● **Exercise goal**
Restate all of the records below exactly. Do not carry over any image.

● **Extracted records**
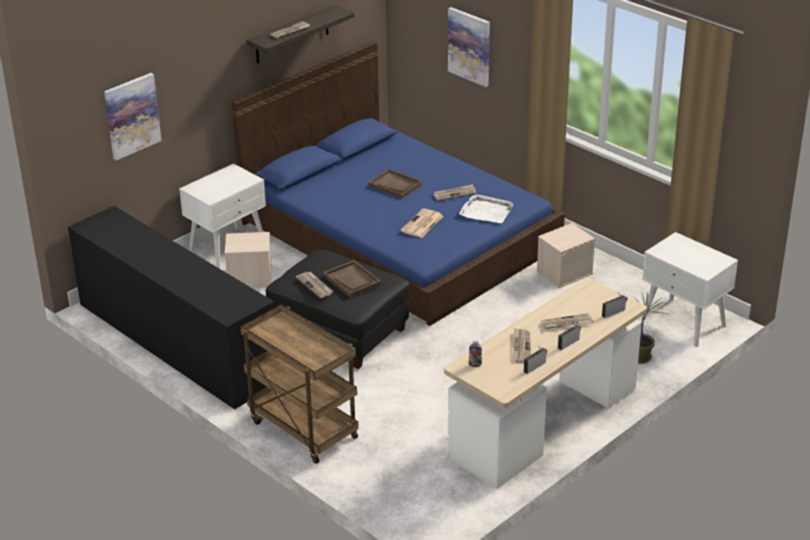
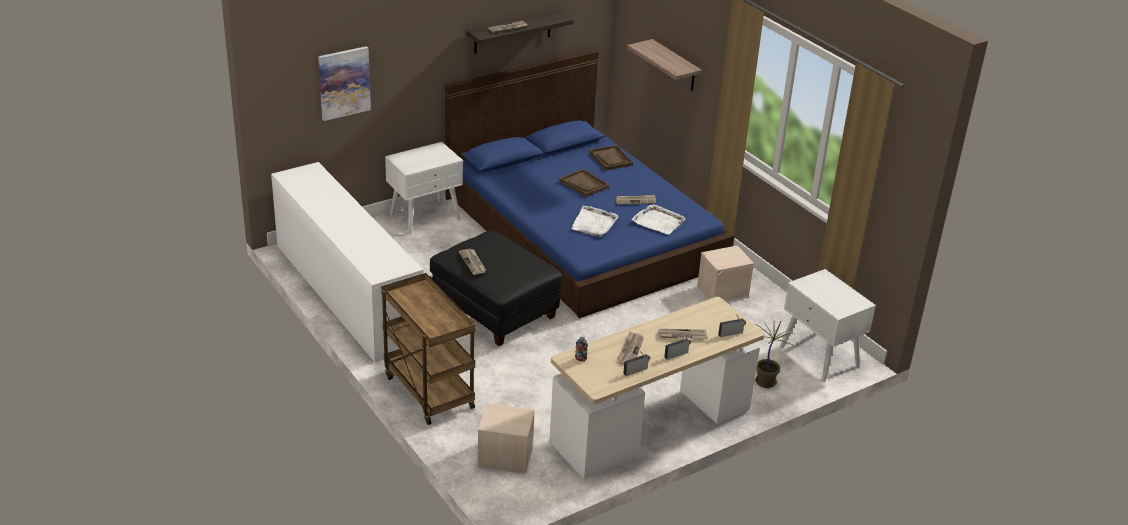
camera: 10 degrees right, 0 degrees up
black dresser [68,206,275,409] -> white dresser [271,162,423,362]
beige storage box [225,232,272,288] -> beige storage box moved to [477,403,535,474]
brown tray [323,260,381,297] -> brown tray moved to [589,145,633,171]
newspaper [400,208,443,238] -> white tray [571,206,618,237]
picture [448,7,490,87] -> shelf [627,39,702,91]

● **Task solution**
camera: 10 degrees right, 0 degrees up
black dresser [68,206,275,409] -> white dresser [271,162,423,362]
beige storage box [225,232,272,288] -> beige storage box moved to [477,403,535,474]
brown tray [323,260,381,297] -> brown tray moved to [589,145,633,171]
newspaper [400,208,443,238] -> white tray [571,206,618,237]
picture [448,7,490,87] -> shelf [627,39,702,91]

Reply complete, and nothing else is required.